Saturday, July 2, 2011

Why does everyone insist that social evolution ceased circa 1950?

In the comments section on a post concerning Norway's consciously gender-neutral schooling, Jaybird has this to say:

Here is my problem with the phrase “social construct”.

It tends to be used as if social constructs are things that can be casually shrugged off, as if they were hobbies that were likely to be grown out of.

It seems to me far more likely that social constructs evolve over time because they are *USEFUL* for society and societies with less useful social constructs don’t keep up if, in fact, they don’t die out.

Which is not to say that Social Constructs are how God wants us to act… but the attitude that such-and-such is just a social construct seems to dismiss a *LOT* of things that evolved over time. Certainly when the underlying attitude seems to be akin to “God wants us to cast off our Social Constructs!”

My response:

Useful for whom?

Useful for when?

I submit that the more egalitarian gender ethos that has come to characterize modern western society is not exogenous to the natural evolution of gender roles that produced the previous dichotomy, but a production of the same process, though modified by a few factors. The first is the moral improvement of mankind that stopped taking the benefit of the male sex as the only barometer of social weal. The second is economic advance that simply made keeping half of the population in menial labor infeasible.

In brief, why is this change not part of that natural evolution?

I have never been a huge fan of the arument Jaybird announces here- why should we assume that the social evolution is necessarily beneficent? I'm sure some social structures really did evolve because they were the best solution to certain social problems, but their mere existence does not prove this fact. Social structures arise as a result of a complicated interaction of individual actions motivated by incentives, ideology, and psychology. It seems entirely plausible to me that certain structures evolved because it was in the interest of one class- in other words, in order to preserve privilege, as seems to be the case with the gender construction in question. Or that social structures could evolve out of mere ignorance- as the stigma against homosexuality seems to have been created by. Social structures are only produced by the diffuse actions of individuals, after all, and fallible individuals do not become perfect by the force of collective action and historical laws.

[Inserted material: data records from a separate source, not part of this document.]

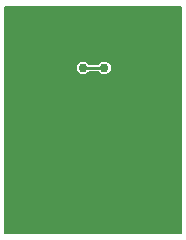
<source format=gbl>
G75*
%MOIN*%
%OFA0B0*%
%FSLAX25Y25*%
%IPPOS*%
%LPD*%
%AMOC8*
5,1,8,0,0,1.08239X$1,22.5*
%
%ADD10C,0.00000*%
%ADD11C,0.00600*%
%ADD12C,0.02978*%
%ADD13C,0.01000*%
D10*
X0003300Y0003800D02*
X0003300Y0074761D01*
X0058001Y0074761D01*
X0058001Y0003800D01*
X0003300Y0003800D01*
D11*
X0001300Y0001300D02*
X0001300Y0076800D01*
X0059800Y0076800D01*
X0059800Y0001300D01*
X0001300Y0001300D01*
X0001300Y0001406D02*
X0059800Y0001406D01*
X0059800Y0002004D02*
X0001300Y0002004D01*
X0001300Y0002603D02*
X0059800Y0002603D01*
X0059800Y0003201D02*
X0001300Y0003201D01*
X0001300Y0003800D02*
X0059800Y0003800D01*
X0059800Y0004399D02*
X0001300Y0004399D01*
X0001300Y0004997D02*
X0059800Y0004997D01*
X0059800Y0005596D02*
X0001300Y0005596D01*
X0001300Y0006194D02*
X0059800Y0006194D01*
X0059800Y0006793D02*
X0001300Y0006793D01*
X0001300Y0007391D02*
X0059800Y0007391D01*
X0059800Y0007990D02*
X0001300Y0007990D01*
X0001300Y0008588D02*
X0059800Y0008588D01*
X0059800Y0009187D02*
X0001300Y0009187D01*
X0001300Y0009785D02*
X0059800Y0009785D01*
X0059800Y0010384D02*
X0001300Y0010384D01*
X0001300Y0010982D02*
X0059800Y0010982D01*
X0059800Y0011581D02*
X0001300Y0011581D01*
X0001300Y0012179D02*
X0059800Y0012179D01*
X0059800Y0012778D02*
X0001300Y0012778D01*
X0001300Y0013376D02*
X0059800Y0013376D01*
X0059800Y0013975D02*
X0001300Y0013975D01*
X0001300Y0014573D02*
X0059800Y0014573D01*
X0059800Y0015172D02*
X0001300Y0015172D01*
X0001300Y0015770D02*
X0059800Y0015770D01*
X0059800Y0016369D02*
X0001300Y0016369D01*
X0001300Y0016967D02*
X0059800Y0016967D01*
X0059800Y0017566D02*
X0001300Y0017566D01*
X0001300Y0018164D02*
X0059800Y0018164D01*
X0059800Y0018763D02*
X0001300Y0018763D01*
X0001300Y0019361D02*
X0059800Y0019361D01*
X0059800Y0019960D02*
X0001300Y0019960D01*
X0001300Y0020558D02*
X0059800Y0020558D01*
X0059800Y0021157D02*
X0001300Y0021157D01*
X0001300Y0021755D02*
X0059800Y0021755D01*
X0059800Y0022354D02*
X0001300Y0022354D01*
X0001300Y0022952D02*
X0059800Y0022952D01*
X0059800Y0023551D02*
X0001300Y0023551D01*
X0001300Y0024149D02*
X0059800Y0024149D01*
X0059800Y0024748D02*
X0001300Y0024748D01*
X0001300Y0025346D02*
X0059800Y0025346D01*
X0059800Y0025945D02*
X0001300Y0025945D01*
X0001300Y0026543D02*
X0059800Y0026543D01*
X0059800Y0027142D02*
X0001300Y0027142D01*
X0001300Y0027740D02*
X0059800Y0027740D01*
X0059800Y0028339D02*
X0001300Y0028339D01*
X0001300Y0028937D02*
X0059800Y0028937D01*
X0059800Y0029536D02*
X0001300Y0029536D01*
X0001300Y0030134D02*
X0059800Y0030134D01*
X0059800Y0030733D02*
X0001300Y0030733D01*
X0001300Y0031332D02*
X0059800Y0031332D01*
X0059800Y0031930D02*
X0001300Y0031930D01*
X0001300Y0032529D02*
X0059800Y0032529D01*
X0059800Y0033127D02*
X0001300Y0033127D01*
X0001300Y0033726D02*
X0059800Y0033726D01*
X0059800Y0034324D02*
X0001300Y0034324D01*
X0001300Y0034923D02*
X0059800Y0034923D01*
X0059800Y0035521D02*
X0001300Y0035521D01*
X0001300Y0036120D02*
X0059800Y0036120D01*
X0059800Y0036718D02*
X0001300Y0036718D01*
X0001300Y0037317D02*
X0059800Y0037317D01*
X0059800Y0037915D02*
X0001300Y0037915D01*
X0001300Y0038514D02*
X0059800Y0038514D01*
X0059800Y0039112D02*
X0001300Y0039112D01*
X0001300Y0039711D02*
X0059800Y0039711D01*
X0059800Y0040309D02*
X0001300Y0040309D01*
X0001300Y0040908D02*
X0059800Y0040908D01*
X0059800Y0041506D02*
X0001300Y0041506D01*
X0001300Y0042105D02*
X0059800Y0042105D01*
X0059800Y0042703D02*
X0001300Y0042703D01*
X0001300Y0043302D02*
X0059800Y0043302D01*
X0059800Y0043900D02*
X0001300Y0043900D01*
X0001300Y0044499D02*
X0059800Y0044499D01*
X0059800Y0045097D02*
X0001300Y0045097D01*
X0001300Y0045696D02*
X0059800Y0045696D01*
X0059800Y0046294D02*
X0001300Y0046294D01*
X0001300Y0046893D02*
X0059800Y0046893D01*
X0059800Y0047491D02*
X0001300Y0047491D01*
X0001300Y0048090D02*
X0059800Y0048090D01*
X0059800Y0048688D02*
X0001300Y0048688D01*
X0001300Y0049287D02*
X0059800Y0049287D01*
X0059800Y0049885D02*
X0001300Y0049885D01*
X0001300Y0050484D02*
X0059800Y0050484D01*
X0059800Y0051082D02*
X0001300Y0051082D01*
X0001300Y0051681D02*
X0059800Y0051681D01*
X0059800Y0052279D02*
X0001300Y0052279D01*
X0001300Y0052878D02*
X0059800Y0052878D01*
X0059800Y0053476D02*
X0001300Y0053476D01*
X0001300Y0054075D02*
X0026047Y0054075D01*
X0026110Y0054011D02*
X0028090Y0054011D01*
X0029079Y0055000D01*
X0032321Y0055000D01*
X0033310Y0054011D01*
X0035290Y0054011D01*
X0036689Y0055410D01*
X0036689Y0057390D01*
X0035290Y0058789D01*
X0033310Y0058789D01*
X0032321Y0057800D01*
X0029079Y0057800D01*
X0028090Y0058789D01*
X0026110Y0058789D01*
X0024711Y0057390D01*
X0024711Y0055410D01*
X0026110Y0054011D01*
X0025448Y0054673D02*
X0001300Y0054673D01*
X0001300Y0055272D02*
X0024849Y0055272D01*
X0024711Y0055870D02*
X0001300Y0055870D01*
X0001300Y0056469D02*
X0024711Y0056469D01*
X0024711Y0057068D02*
X0001300Y0057068D01*
X0001300Y0057666D02*
X0024987Y0057666D01*
X0025586Y0058265D02*
X0001300Y0058265D01*
X0001300Y0058863D02*
X0059800Y0058863D01*
X0059800Y0058265D02*
X0035814Y0058265D01*
X0036412Y0057666D02*
X0059800Y0057666D01*
X0059800Y0057068D02*
X0036689Y0057068D01*
X0036689Y0056469D02*
X0059800Y0056469D01*
X0059800Y0055870D02*
X0036689Y0055870D01*
X0036550Y0055272D02*
X0059800Y0055272D01*
X0059800Y0054673D02*
X0035952Y0054673D01*
X0035353Y0054075D02*
X0059800Y0054075D01*
X0059800Y0059462D02*
X0001300Y0059462D01*
X0001300Y0060060D02*
X0059800Y0060060D01*
X0059800Y0060659D02*
X0001300Y0060659D01*
X0001300Y0061257D02*
X0059800Y0061257D01*
X0059800Y0061856D02*
X0001300Y0061856D01*
X0001300Y0062454D02*
X0059800Y0062454D01*
X0059800Y0063053D02*
X0001300Y0063053D01*
X0001300Y0063651D02*
X0059800Y0063651D01*
X0059800Y0064250D02*
X0001300Y0064250D01*
X0001300Y0064848D02*
X0059800Y0064848D01*
X0059800Y0065447D02*
X0001300Y0065447D01*
X0001300Y0066045D02*
X0059800Y0066045D01*
X0059800Y0066644D02*
X0001300Y0066644D01*
X0001300Y0067242D02*
X0059800Y0067242D01*
X0059800Y0067841D02*
X0001300Y0067841D01*
X0001300Y0068439D02*
X0059800Y0068439D01*
X0059800Y0069038D02*
X0001300Y0069038D01*
X0001300Y0069636D02*
X0059800Y0069636D01*
X0059800Y0070235D02*
X0001300Y0070235D01*
X0001300Y0070833D02*
X0059800Y0070833D01*
X0059800Y0071432D02*
X0001300Y0071432D01*
X0001300Y0072030D02*
X0059800Y0072030D01*
X0059800Y0072629D02*
X0001300Y0072629D01*
X0001300Y0073227D02*
X0059800Y0073227D01*
X0059800Y0073826D02*
X0001300Y0073826D01*
X0001300Y0074424D02*
X0059800Y0074424D01*
X0059800Y0075023D02*
X0001300Y0075023D01*
X0001300Y0075621D02*
X0059800Y0075621D01*
X0059800Y0076220D02*
X0001300Y0076220D01*
X0028614Y0058265D02*
X0032786Y0058265D01*
X0032648Y0054673D02*
X0028752Y0054673D01*
X0028153Y0054075D02*
X0033247Y0054075D01*
D12*
X0034300Y0056400D03*
X0027100Y0056400D03*
X0005800Y0062300D03*
X0005800Y0018300D03*
X0055800Y0018300D03*
X0055800Y0062300D03*
D13*
X0034300Y0056400D02*
X0027100Y0056400D01*
M02*

</source>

But even eliding the clear deficiencies of this argument, it fails on its own merits, at least as applied to this situation. If the previous dispensation was created by social evolution teleologically designed for our benefit, why is the coming one a malignant interloper? In short, why is it that every change that has happened before in gender roles is a historically-guided change for the good, but today's change lies outside that process?

Why did social evolution cease in 1950?